__TASK DIRECTIONS__
Which of the lines in the listing that follows hold "della"? Pull each one out.

__EXTRACTED RECORDS__
────────────────
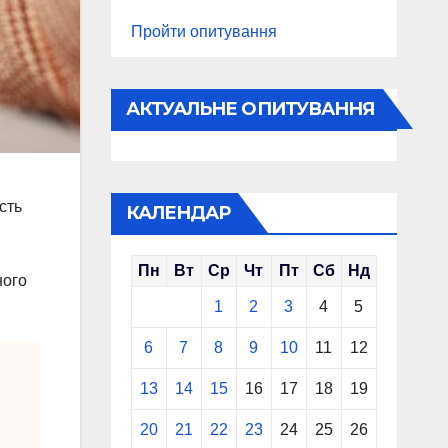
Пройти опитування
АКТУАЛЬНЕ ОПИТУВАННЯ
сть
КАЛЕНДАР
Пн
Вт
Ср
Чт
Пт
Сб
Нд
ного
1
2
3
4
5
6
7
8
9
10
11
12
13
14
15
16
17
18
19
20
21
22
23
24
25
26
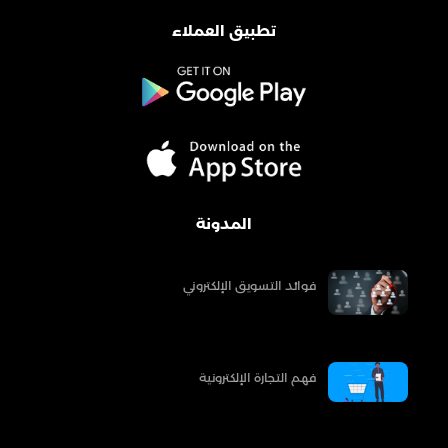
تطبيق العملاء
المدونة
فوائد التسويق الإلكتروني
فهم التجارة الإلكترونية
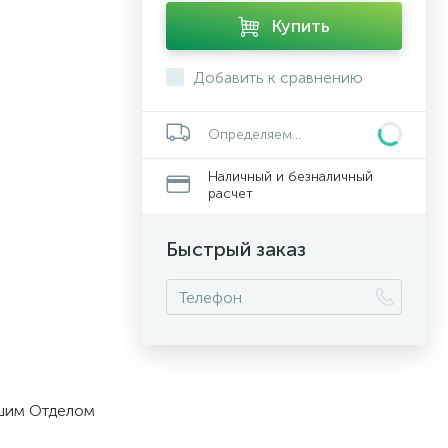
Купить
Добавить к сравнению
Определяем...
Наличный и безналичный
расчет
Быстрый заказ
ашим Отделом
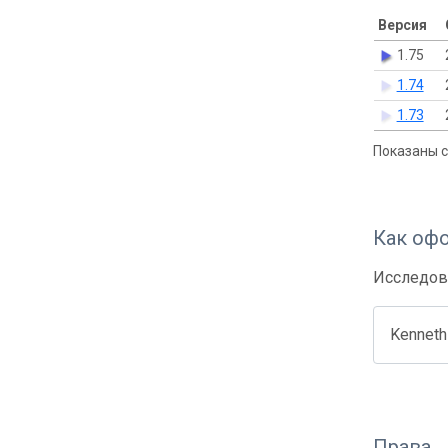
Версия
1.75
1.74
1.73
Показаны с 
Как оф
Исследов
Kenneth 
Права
────────────────
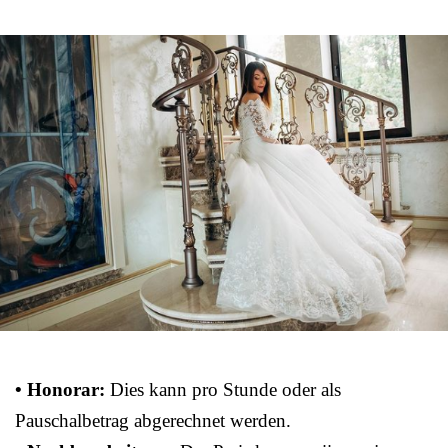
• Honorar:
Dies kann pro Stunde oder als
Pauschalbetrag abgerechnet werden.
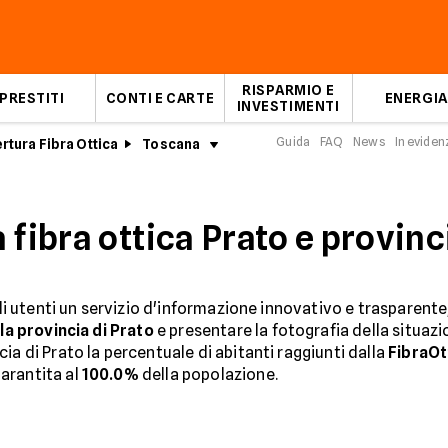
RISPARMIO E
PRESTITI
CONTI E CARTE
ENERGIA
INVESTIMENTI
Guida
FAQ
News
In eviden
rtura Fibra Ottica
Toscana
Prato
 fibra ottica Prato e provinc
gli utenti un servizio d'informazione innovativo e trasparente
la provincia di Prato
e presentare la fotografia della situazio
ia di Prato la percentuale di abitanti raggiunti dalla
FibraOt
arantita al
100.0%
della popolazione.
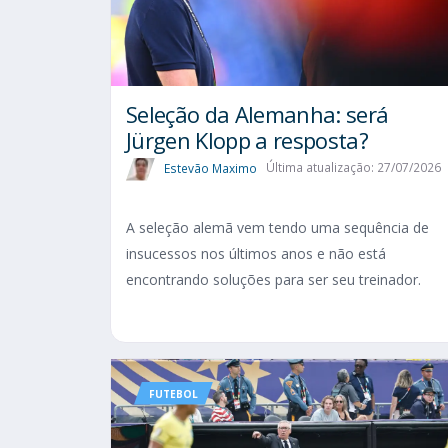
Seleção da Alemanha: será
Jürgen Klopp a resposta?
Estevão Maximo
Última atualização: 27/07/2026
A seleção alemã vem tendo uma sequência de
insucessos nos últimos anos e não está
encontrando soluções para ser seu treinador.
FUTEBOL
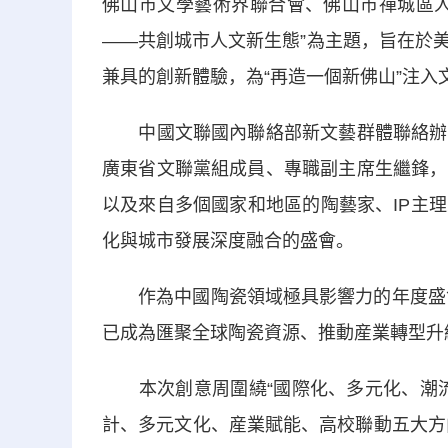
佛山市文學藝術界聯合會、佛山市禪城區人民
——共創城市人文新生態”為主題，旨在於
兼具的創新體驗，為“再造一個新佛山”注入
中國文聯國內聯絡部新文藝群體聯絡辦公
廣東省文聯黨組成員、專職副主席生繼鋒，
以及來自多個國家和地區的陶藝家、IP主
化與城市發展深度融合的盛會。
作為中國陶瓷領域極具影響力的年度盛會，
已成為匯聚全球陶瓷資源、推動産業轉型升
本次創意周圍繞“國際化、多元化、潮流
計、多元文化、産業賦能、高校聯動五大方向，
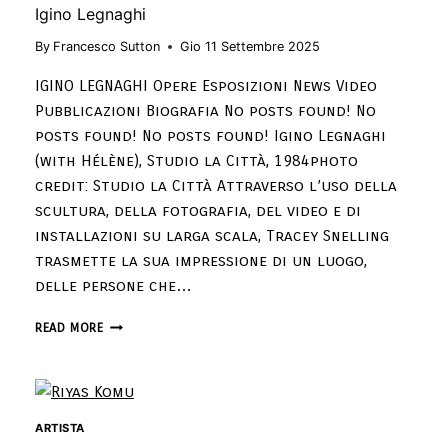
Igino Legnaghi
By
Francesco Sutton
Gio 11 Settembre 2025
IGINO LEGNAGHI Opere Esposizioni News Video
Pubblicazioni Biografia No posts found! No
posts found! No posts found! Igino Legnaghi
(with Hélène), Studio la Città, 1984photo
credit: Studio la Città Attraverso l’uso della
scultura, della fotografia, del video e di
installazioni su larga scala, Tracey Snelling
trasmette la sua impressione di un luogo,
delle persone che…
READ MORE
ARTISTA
────────────────
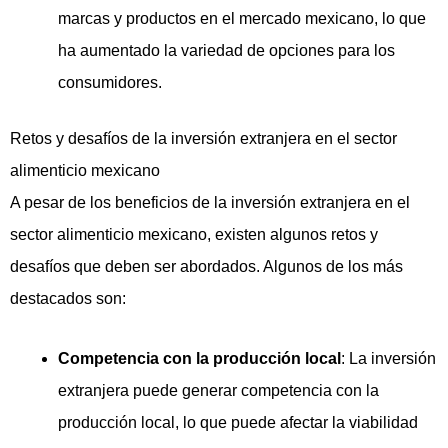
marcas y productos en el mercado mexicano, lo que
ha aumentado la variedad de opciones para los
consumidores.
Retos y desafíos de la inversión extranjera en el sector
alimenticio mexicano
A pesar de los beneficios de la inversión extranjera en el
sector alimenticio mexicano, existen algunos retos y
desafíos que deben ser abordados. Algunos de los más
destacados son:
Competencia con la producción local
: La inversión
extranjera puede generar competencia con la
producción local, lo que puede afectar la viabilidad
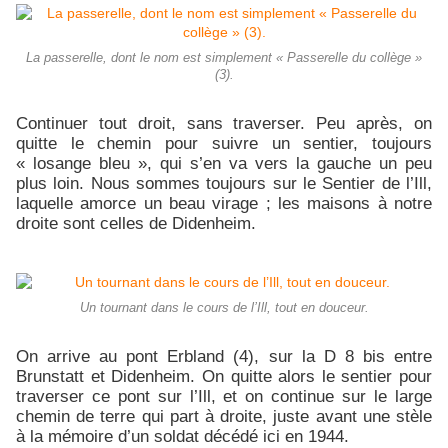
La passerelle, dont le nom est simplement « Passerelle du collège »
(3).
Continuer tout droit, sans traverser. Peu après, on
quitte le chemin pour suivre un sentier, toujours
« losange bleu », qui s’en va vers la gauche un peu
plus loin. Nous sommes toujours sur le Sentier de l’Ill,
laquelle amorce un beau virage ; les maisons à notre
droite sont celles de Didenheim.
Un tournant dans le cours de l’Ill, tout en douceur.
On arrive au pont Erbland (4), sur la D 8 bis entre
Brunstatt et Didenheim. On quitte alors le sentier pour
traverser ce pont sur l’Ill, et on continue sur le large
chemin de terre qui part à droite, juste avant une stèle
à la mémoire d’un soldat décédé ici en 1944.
────────────────
__TASK OUTPUT__
e presentare la fotografia della situazio
della popolazione.
credit: Studio la Città Attraverso l’uso della
scultura, della fotografia, del video e di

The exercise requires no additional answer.